Fattier cuts do taste nice, but those calories can mount up very quickly if you’re not careful.

A small female can easily take in too many calories without realising from these fattier cuts.

For a woman, aim for 3 x palm sized servings of protein sources per day – it might SEEM like a lot initially, but if you work up to that amount, the magic will happen and you’ll feel great for it.

Men, 3 x 2 palm sized servings should be the goal. Again, you might not manage it initially and that’s fine, a good amount to aim for.

2. Eggs

Eggs are rich in protein and very cheap. A great source, but to get an abundance of protein, like Coach Matt at DMF you’re going to have to consume a lot to get where you need to be!
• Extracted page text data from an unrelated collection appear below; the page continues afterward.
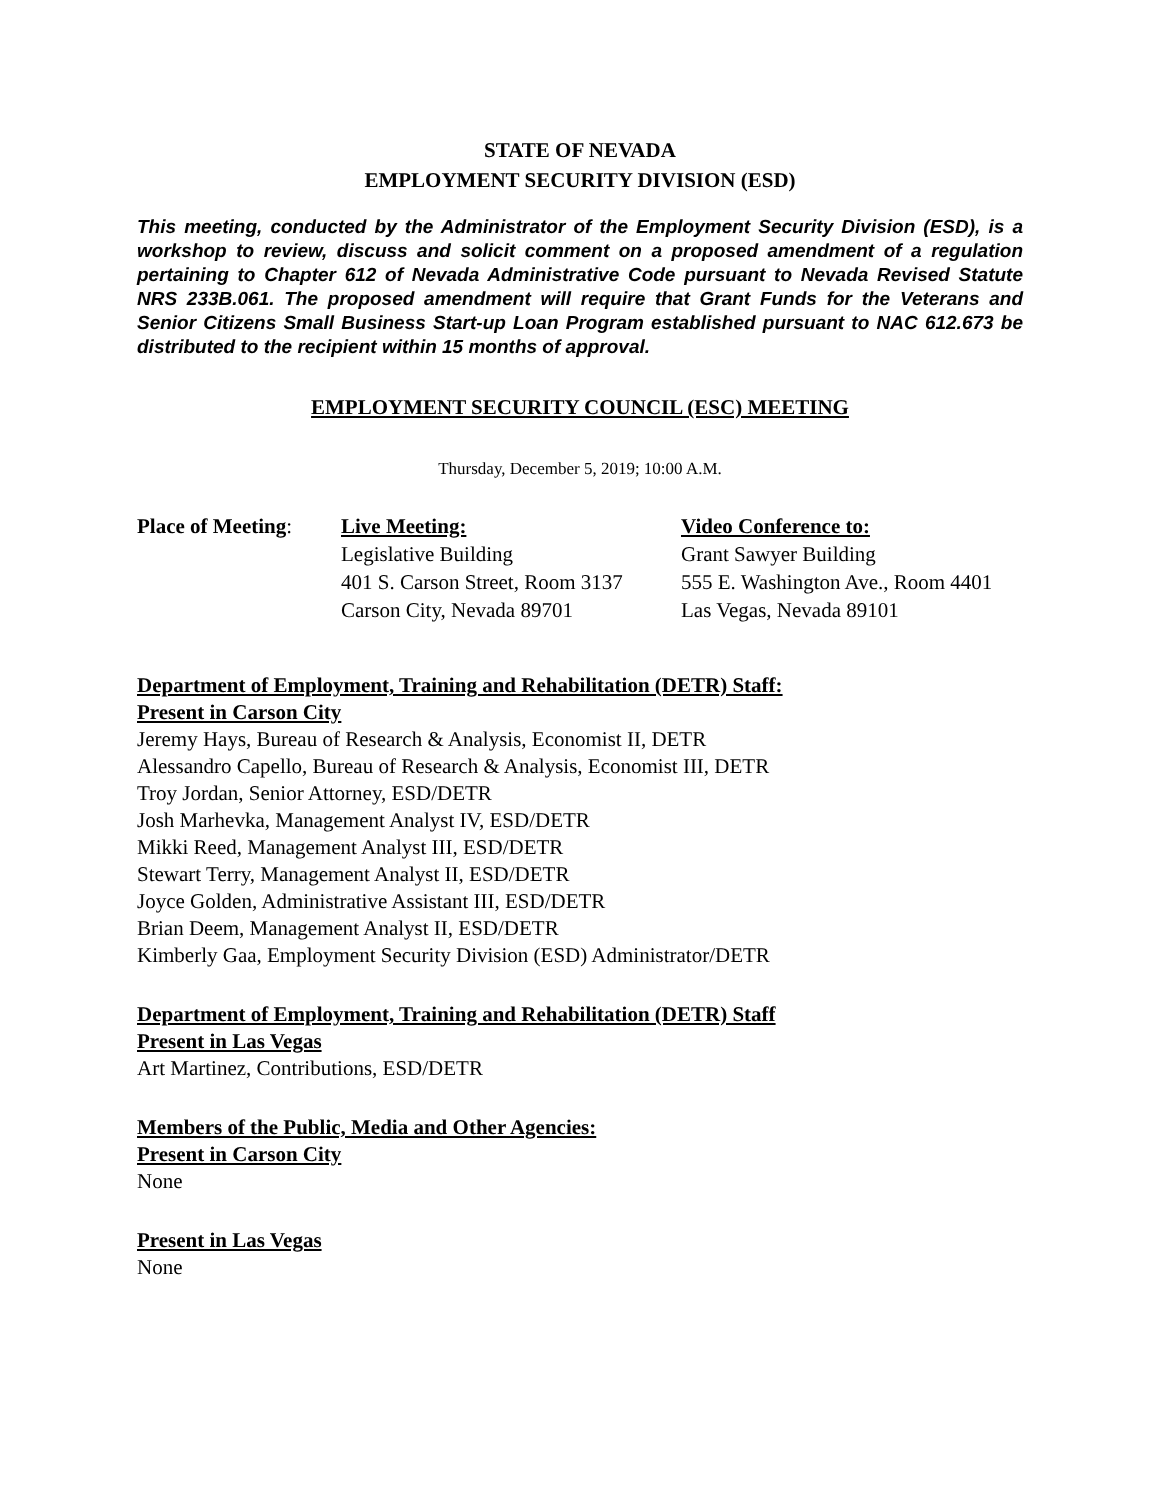STATE OF NEVADA
EMPLOYMENT SECURITY DIVISION (ESD)
This meeting, conducted by the Administrator of the Employment Security Division (ESD), is a workshop to review, discuss and solicit comment on a proposed amendment of a regulation pertaining to Chapter 612 of Nevada Administrative Code pursuant to Nevada Revised Statute NRS 233B.061. The proposed amendment will require that Grant Funds for the Veterans and Senior Citizens Small Business Start-up Loan Program established pursuant to NAC 612.673 be distributed to the recipient within 15 months of approval.
EMPLOYMENT SECURITY COUNCIL (ESC) MEETING
Thursday, December 5, 2019; 10:00 A.M.
| Place of Meeting : | Live Meeting: Legislative Building 401 S. Carson Street, Room 3137 Carson City, Nevada 89701 | Video Conference to: Grant Sawyer Building 555 E. Washington Ave., Room 4401 Las Vegas, Nevada 89101 |
Department of Employment, Training and Rehabilitation (DETR) Staff:
Present in Carson City
Jeremy Hays, Bureau of Research & Analysis, Economist II, DETR
Alessandro Capello, Bureau of Research & Analysis, Economist III, DETR
Troy Jordan, Senior Attorney, ESD/DETR
Josh Marhevka, Management Analyst IV, ESD/DETR
Mikki Reed, Management Analyst III, ESD/DETR
Stewart Terry, Management Analyst II, ESD/DETR
Joyce Golden, Administrative Assistant III, ESD/DETR
Brian Deem, Management Analyst II, ESD/DETR
Kimberly Gaa, Employment Security Division (ESD) Administrator/DETR
Department of Employment, Training and Rehabilitation (DETR) Staff
Present in Las Vegas
Art Martinez, Contributions, ESD/DETR
Members of the Public, Media and Other Agencies:
Present in Carson City
None
Present in Las Vegas
None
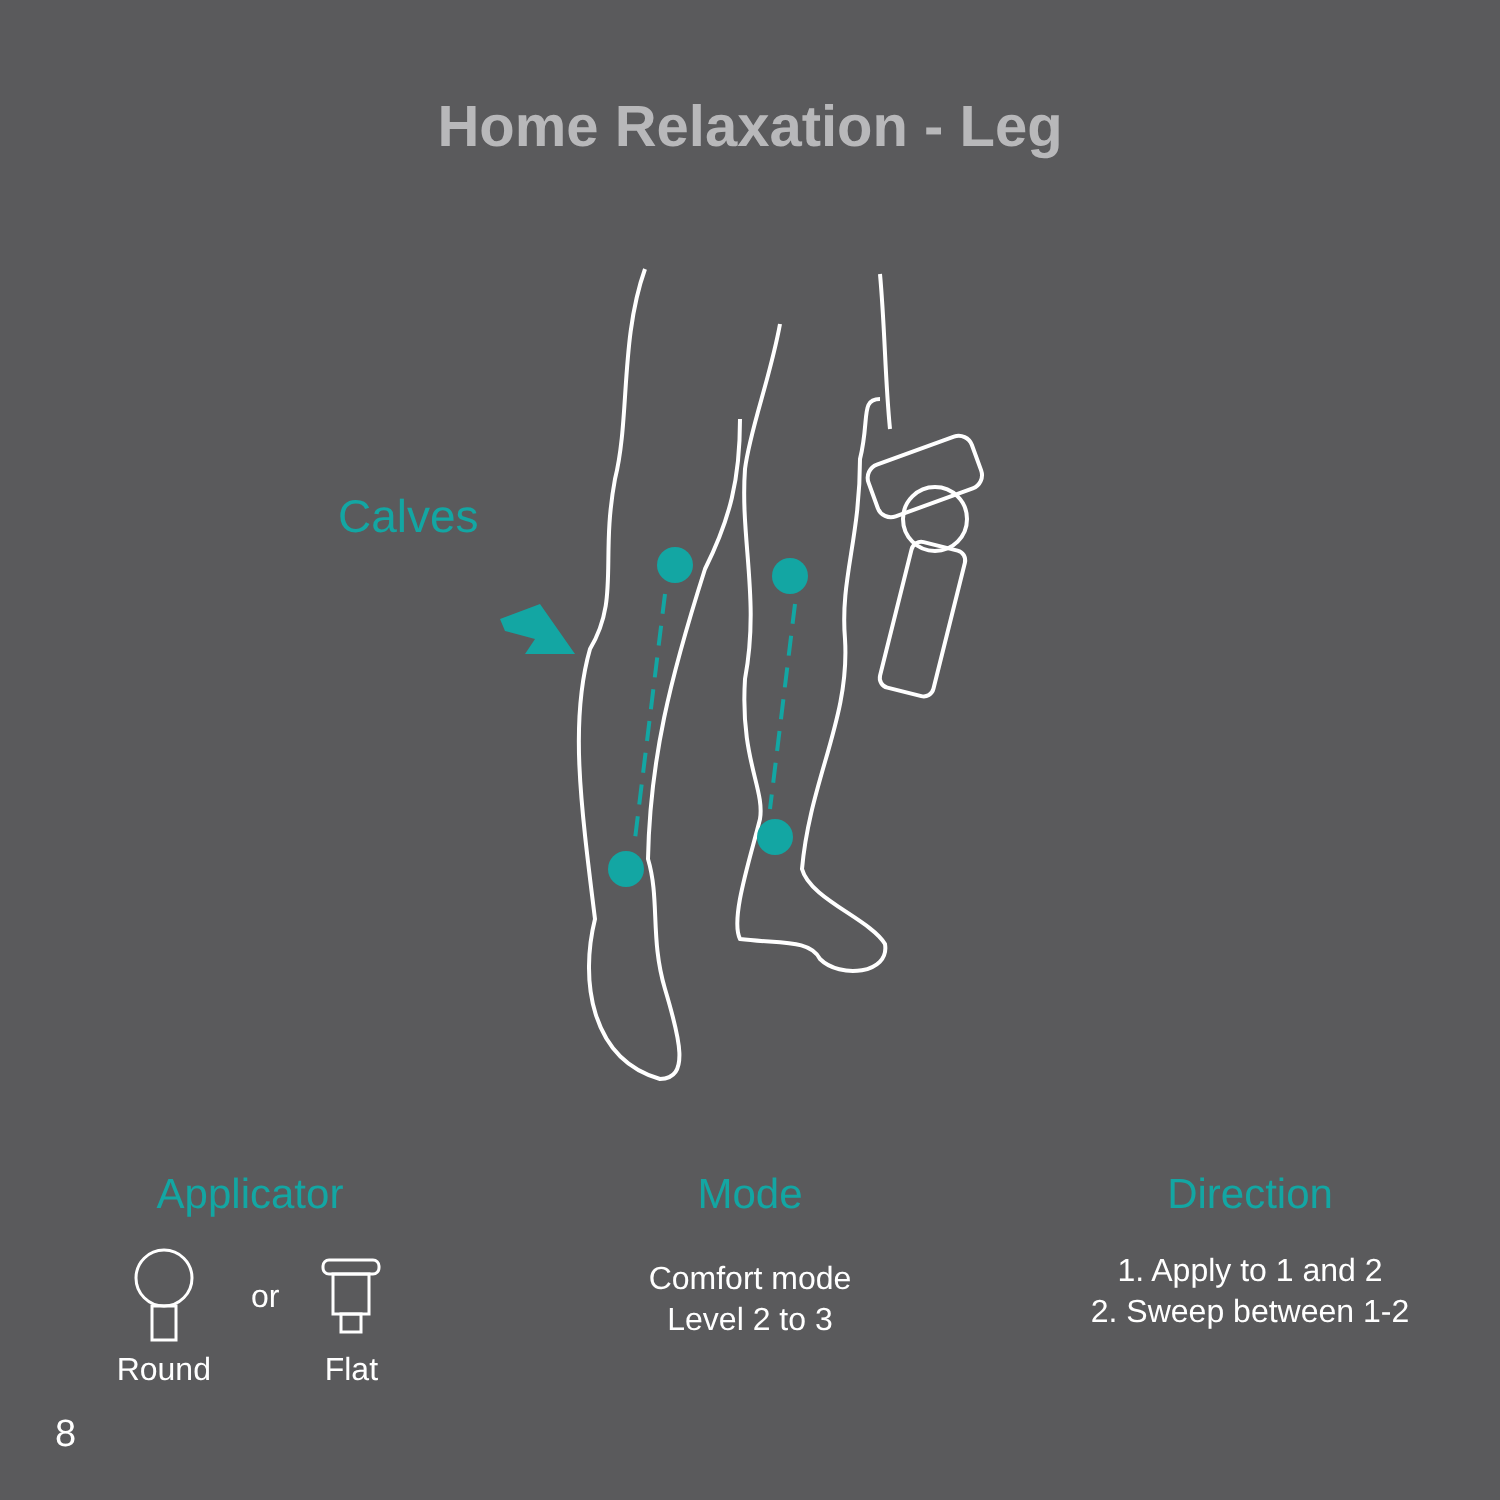Home Relaxation - Leg
Calves
Applicator
Round
or
Flat
Mode
Comfort mode
Level 2 to 3
Direction
1. Apply to 1 and 2
2. Sweep between 1-2
8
I can cook quality scrambled eggs in less than 60 seconds in a pan. So a great option for breakfast even for those who are time poor.

Adults shouldn’t be eating cereal for breakfast anyway!

 

3. Whey Protein

Last on the list but not in terms of importance.

Whey Protein is a FANTASTIC source of protein. Anywhere between 20p-£1 per serving, its one of the cheapest but most versatile sources of protein you can get your hands on.

You don’t have to be training to consume it, its not just for people who hit the gym. It’s a food source and an excellent one too.

You can have it as a shake for ease, or mix it with yoghurt, make pancakes with it, cakes, put it in your oats and more.

Be careful of poor quality whey protein that has lots of fillers and rubbish in it. 

Many have additional carbohydrates added either for sweetness or for those people who want to gain mass or recover from endurance exercise – for most I would recommend looking at the nutritional value on the back before purchase and ensuring you know what’s in it.

My favourite is Time4, its a relatively local company located over in East Hampshire – it mixes extremely well and they have a variety of flavours too. I’ve been using them for years.

 

Summary

Protein should be consumed at the right level for everyone regardless of whether you train or not.

You’ll be healthier, you’ll be less hungry and you’ll be less breakable too!